◆ MATERIAL SHOWN
□ □ □ □

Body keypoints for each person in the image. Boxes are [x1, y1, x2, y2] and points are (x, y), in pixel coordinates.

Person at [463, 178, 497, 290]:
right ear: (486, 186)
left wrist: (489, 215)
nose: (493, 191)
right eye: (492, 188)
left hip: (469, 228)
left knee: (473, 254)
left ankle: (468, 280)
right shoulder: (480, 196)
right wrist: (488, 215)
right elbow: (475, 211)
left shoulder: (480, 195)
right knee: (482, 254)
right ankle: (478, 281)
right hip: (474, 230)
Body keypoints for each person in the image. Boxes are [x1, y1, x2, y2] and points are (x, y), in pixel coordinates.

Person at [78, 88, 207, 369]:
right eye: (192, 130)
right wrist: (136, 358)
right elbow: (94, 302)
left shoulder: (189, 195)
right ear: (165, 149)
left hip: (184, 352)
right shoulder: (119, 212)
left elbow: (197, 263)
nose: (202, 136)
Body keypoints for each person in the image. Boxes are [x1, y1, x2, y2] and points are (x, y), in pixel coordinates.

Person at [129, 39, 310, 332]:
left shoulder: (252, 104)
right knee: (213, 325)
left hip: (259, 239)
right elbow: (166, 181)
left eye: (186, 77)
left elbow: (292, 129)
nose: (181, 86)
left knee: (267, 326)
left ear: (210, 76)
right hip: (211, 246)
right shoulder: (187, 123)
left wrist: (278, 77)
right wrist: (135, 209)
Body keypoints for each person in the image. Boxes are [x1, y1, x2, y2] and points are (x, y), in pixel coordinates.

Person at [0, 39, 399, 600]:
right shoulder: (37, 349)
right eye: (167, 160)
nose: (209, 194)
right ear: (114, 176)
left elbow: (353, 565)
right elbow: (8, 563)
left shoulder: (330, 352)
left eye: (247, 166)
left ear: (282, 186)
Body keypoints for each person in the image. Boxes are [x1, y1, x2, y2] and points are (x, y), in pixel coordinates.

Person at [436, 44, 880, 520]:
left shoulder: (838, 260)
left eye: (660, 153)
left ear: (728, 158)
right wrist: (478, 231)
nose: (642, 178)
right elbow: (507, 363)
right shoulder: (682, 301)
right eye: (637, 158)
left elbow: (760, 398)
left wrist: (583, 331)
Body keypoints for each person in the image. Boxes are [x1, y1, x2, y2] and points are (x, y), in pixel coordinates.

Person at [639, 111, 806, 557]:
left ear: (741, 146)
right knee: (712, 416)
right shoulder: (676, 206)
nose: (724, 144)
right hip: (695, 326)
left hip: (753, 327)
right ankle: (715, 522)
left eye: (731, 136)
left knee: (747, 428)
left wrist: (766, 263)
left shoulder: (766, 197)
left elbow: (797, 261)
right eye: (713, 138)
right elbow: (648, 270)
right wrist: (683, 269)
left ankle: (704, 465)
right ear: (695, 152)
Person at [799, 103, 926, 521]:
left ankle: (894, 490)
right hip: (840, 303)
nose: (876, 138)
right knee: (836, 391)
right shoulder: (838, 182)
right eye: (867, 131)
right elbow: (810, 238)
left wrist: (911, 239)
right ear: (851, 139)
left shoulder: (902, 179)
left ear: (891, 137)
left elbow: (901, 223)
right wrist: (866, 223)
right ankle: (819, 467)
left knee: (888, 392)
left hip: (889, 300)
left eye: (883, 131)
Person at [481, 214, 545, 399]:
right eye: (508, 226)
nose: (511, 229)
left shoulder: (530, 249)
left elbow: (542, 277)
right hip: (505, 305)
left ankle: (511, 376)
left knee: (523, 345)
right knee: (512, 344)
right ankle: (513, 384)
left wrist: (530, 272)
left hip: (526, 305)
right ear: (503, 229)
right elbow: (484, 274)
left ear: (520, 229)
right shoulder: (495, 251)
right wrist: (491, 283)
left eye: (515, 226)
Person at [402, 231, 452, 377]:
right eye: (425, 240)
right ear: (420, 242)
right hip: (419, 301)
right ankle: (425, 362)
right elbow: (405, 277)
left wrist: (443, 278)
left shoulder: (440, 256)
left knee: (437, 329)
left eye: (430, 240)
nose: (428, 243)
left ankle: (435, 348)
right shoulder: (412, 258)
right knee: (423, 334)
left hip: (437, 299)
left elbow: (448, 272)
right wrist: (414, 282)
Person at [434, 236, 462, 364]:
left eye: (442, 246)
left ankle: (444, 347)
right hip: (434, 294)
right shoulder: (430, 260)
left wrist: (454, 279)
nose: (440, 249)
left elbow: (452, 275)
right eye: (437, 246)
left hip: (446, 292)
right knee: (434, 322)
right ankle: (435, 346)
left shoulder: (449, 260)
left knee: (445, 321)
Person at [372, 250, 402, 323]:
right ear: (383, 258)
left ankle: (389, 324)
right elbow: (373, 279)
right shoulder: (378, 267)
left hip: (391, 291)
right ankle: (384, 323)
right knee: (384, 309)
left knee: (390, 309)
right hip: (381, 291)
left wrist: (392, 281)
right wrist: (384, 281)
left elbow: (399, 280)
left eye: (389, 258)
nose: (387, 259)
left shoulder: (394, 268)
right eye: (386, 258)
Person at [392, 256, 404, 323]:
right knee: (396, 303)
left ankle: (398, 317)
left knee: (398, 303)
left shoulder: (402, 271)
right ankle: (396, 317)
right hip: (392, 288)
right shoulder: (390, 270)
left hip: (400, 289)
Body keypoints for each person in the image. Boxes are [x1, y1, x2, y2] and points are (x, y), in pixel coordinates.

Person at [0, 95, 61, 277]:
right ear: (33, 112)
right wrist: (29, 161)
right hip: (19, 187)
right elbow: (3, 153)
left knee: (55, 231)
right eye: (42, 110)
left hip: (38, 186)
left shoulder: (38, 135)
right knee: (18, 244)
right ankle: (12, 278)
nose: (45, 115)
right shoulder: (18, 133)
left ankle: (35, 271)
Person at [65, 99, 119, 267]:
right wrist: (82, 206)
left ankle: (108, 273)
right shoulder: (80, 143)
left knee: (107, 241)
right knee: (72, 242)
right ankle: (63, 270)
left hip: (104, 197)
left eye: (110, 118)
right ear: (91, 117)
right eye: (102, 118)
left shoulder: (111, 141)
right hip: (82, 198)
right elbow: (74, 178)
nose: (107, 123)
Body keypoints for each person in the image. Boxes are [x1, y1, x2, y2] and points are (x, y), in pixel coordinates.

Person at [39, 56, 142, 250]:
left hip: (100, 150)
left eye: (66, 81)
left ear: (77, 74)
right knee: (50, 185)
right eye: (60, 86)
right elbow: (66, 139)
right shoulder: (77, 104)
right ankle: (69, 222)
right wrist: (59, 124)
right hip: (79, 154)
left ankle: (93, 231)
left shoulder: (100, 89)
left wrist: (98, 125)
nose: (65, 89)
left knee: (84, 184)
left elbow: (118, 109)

□ □ □ □

◆ WORK INSTRUCTION
However many lines the data holds, return each one exactly.

◆ RESPONSE FOR THIS EXERCISE
Body keypoints for each person in the image. Boxes are [x1, y1, x2, y2] and points are (x, y), in pixel coordinates.

Person at [463, 178, 497, 290]:
right ear: (486, 186)
left wrist: (489, 215)
nose: (493, 191)
right eye: (492, 188)
left hip: (469, 228)
left knee: (473, 254)
left ankle: (468, 280)
right shoulder: (480, 196)
right wrist: (488, 215)
right elbow: (475, 211)
left shoulder: (480, 195)
right knee: (482, 254)
right ankle: (478, 281)
right hip: (474, 230)
Body keypoints for each person in the image. Boxes are [x1, y1, x2, y2] and points are (x, y), in pixel coordinates.

Person at [78, 88, 207, 369]:
right eye: (192, 130)
right wrist: (136, 358)
right elbow: (94, 302)
left shoulder: (189, 195)
right ear: (165, 149)
left hip: (184, 352)
right shoulder: (119, 212)
left elbow: (197, 263)
nose: (202, 136)
Body keypoints for each person in the image. Boxes are [x1, y1, x2, y2] and points are (x, y), in pixel coordinates.

Person at [129, 39, 310, 332]:
left shoulder: (252, 104)
right knee: (213, 325)
left hip: (259, 239)
right elbow: (166, 181)
left eye: (186, 77)
left elbow: (292, 129)
nose: (181, 86)
left knee: (267, 326)
left ear: (210, 76)
right hip: (211, 246)
right shoulder: (187, 123)
left wrist: (278, 77)
right wrist: (135, 209)
Body keypoints for each person in the image. Boxes are [x1, y1, x2, y2] and points are (x, y), in pixel coordinates.

Person at [0, 39, 399, 600]:
right shoulder: (37, 349)
right eye: (167, 160)
nose: (209, 194)
right ear: (114, 176)
left elbow: (353, 565)
right elbow: (8, 563)
left shoulder: (330, 352)
left eye: (247, 166)
left ear: (282, 186)
Body keypoints for each person in the image. Boxes are [x1, y1, x2, y2] and points are (x, y), in pixel coordinates.

Person at [436, 44, 880, 520]:
left shoulder: (838, 260)
left eye: (660, 153)
left ear: (728, 158)
right wrist: (478, 231)
nose: (642, 178)
right elbow: (507, 363)
right shoulder: (682, 301)
right eye: (637, 158)
left elbow: (760, 398)
left wrist: (583, 331)
Body keypoints for each person in the image. Boxes are [x1, y1, x2, y2] and points are (x, y), in pixel coordinates.

Person at [639, 111, 806, 557]:
left ear: (741, 146)
right knee: (712, 416)
right shoulder: (676, 206)
nose: (724, 144)
right hip: (695, 326)
left hip: (753, 327)
right ankle: (715, 522)
left eye: (731, 136)
left knee: (747, 428)
left wrist: (766, 263)
left shoulder: (766, 197)
left elbow: (797, 261)
right eye: (713, 138)
right elbow: (648, 270)
right wrist: (683, 269)
left ankle: (704, 465)
right ear: (695, 152)
Person at [799, 103, 926, 521]:
left ankle: (894, 490)
right hip: (840, 303)
nose: (876, 138)
right knee: (836, 391)
right shoulder: (838, 182)
right eye: (867, 131)
right elbow: (810, 238)
left wrist: (911, 239)
right ear: (851, 139)
left shoulder: (902, 179)
left ear: (891, 137)
left elbow: (901, 223)
right wrist: (866, 223)
right ankle: (819, 467)
left knee: (888, 392)
left hip: (889, 300)
left eye: (883, 131)
Person at [481, 214, 545, 399]:
right eye: (508, 226)
nose: (511, 229)
left shoulder: (530, 249)
left elbow: (542, 277)
right hip: (505, 305)
left ankle: (511, 376)
left knee: (523, 345)
right knee: (512, 344)
right ankle: (513, 384)
left wrist: (530, 272)
left hip: (526, 305)
right ear: (503, 229)
right elbow: (484, 274)
left ear: (520, 229)
right shoulder: (495, 251)
right wrist: (491, 283)
left eye: (515, 226)
Person at [402, 231, 452, 377]:
right eye: (425, 240)
right ear: (420, 242)
right hip: (419, 301)
right ankle: (425, 362)
right elbow: (405, 277)
left wrist: (443, 278)
left shoulder: (440, 256)
left knee: (437, 329)
left eye: (430, 240)
nose: (428, 243)
left ankle: (435, 348)
right shoulder: (412, 258)
right knee: (423, 334)
left hip: (437, 299)
left elbow: (448, 272)
right wrist: (414, 282)
Person at [434, 236, 462, 364]:
left eye: (442, 246)
left ankle: (444, 347)
right hip: (434, 294)
right shoulder: (430, 260)
left wrist: (454, 279)
nose: (440, 249)
left elbow: (452, 275)
right eye: (437, 246)
left hip: (446, 292)
right knee: (434, 322)
right ankle: (435, 346)
left shoulder: (449, 260)
left knee: (445, 321)
Person at [372, 250, 402, 323]:
right ear: (383, 258)
left ankle: (389, 324)
right elbow: (373, 279)
right shoulder: (378, 267)
left hip: (391, 291)
right ankle: (384, 323)
right knee: (384, 309)
left knee: (390, 309)
right hip: (381, 291)
left wrist: (392, 281)
right wrist: (384, 281)
left elbow: (399, 280)
left eye: (389, 258)
nose: (387, 259)
left shoulder: (394, 268)
right eye: (386, 258)
Person at [392, 256, 404, 323]:
right knee: (396, 303)
left ankle: (398, 317)
left knee: (398, 303)
left shoulder: (402, 271)
right ankle: (396, 317)
right hip: (392, 288)
right shoulder: (390, 270)
left hip: (400, 289)
Body keypoints for each person in the image. Boxes are [x1, y1, x2, y2] and points are (x, y), in pixel coordinates.

Person at [0, 95, 61, 277]:
right ear: (33, 112)
right wrist: (29, 161)
right hip: (19, 187)
right elbow: (3, 153)
left knee: (55, 231)
right eye: (42, 110)
left hip: (38, 186)
left shoulder: (38, 135)
right knee: (18, 244)
right ankle: (12, 278)
nose: (45, 115)
right shoulder: (18, 133)
left ankle: (35, 271)
Person at [65, 99, 119, 267]:
right wrist: (82, 206)
left ankle: (108, 273)
right shoulder: (80, 143)
left knee: (107, 241)
right knee: (72, 242)
right ankle: (63, 270)
left hip: (104, 197)
left eye: (110, 118)
right ear: (91, 117)
right eye: (102, 118)
left shoulder: (111, 141)
right hip: (82, 198)
right elbow: (74, 178)
nose: (107, 123)
Body keypoints for each person in the image. Boxes are [x1, y1, x2, y2] and points are (x, y), in pixel coordinates.

Person at [39, 56, 142, 250]:
left hip: (100, 150)
left eye: (66, 81)
left ear: (77, 74)
right knee: (50, 185)
right eye: (60, 86)
right elbow: (66, 139)
right shoulder: (77, 104)
right ankle: (69, 222)
right wrist: (59, 124)
right hip: (79, 154)
left ankle: (93, 231)
left shoulder: (100, 89)
left wrist: (98, 125)
nose: (65, 89)
left knee: (84, 184)
left elbow: (118, 109)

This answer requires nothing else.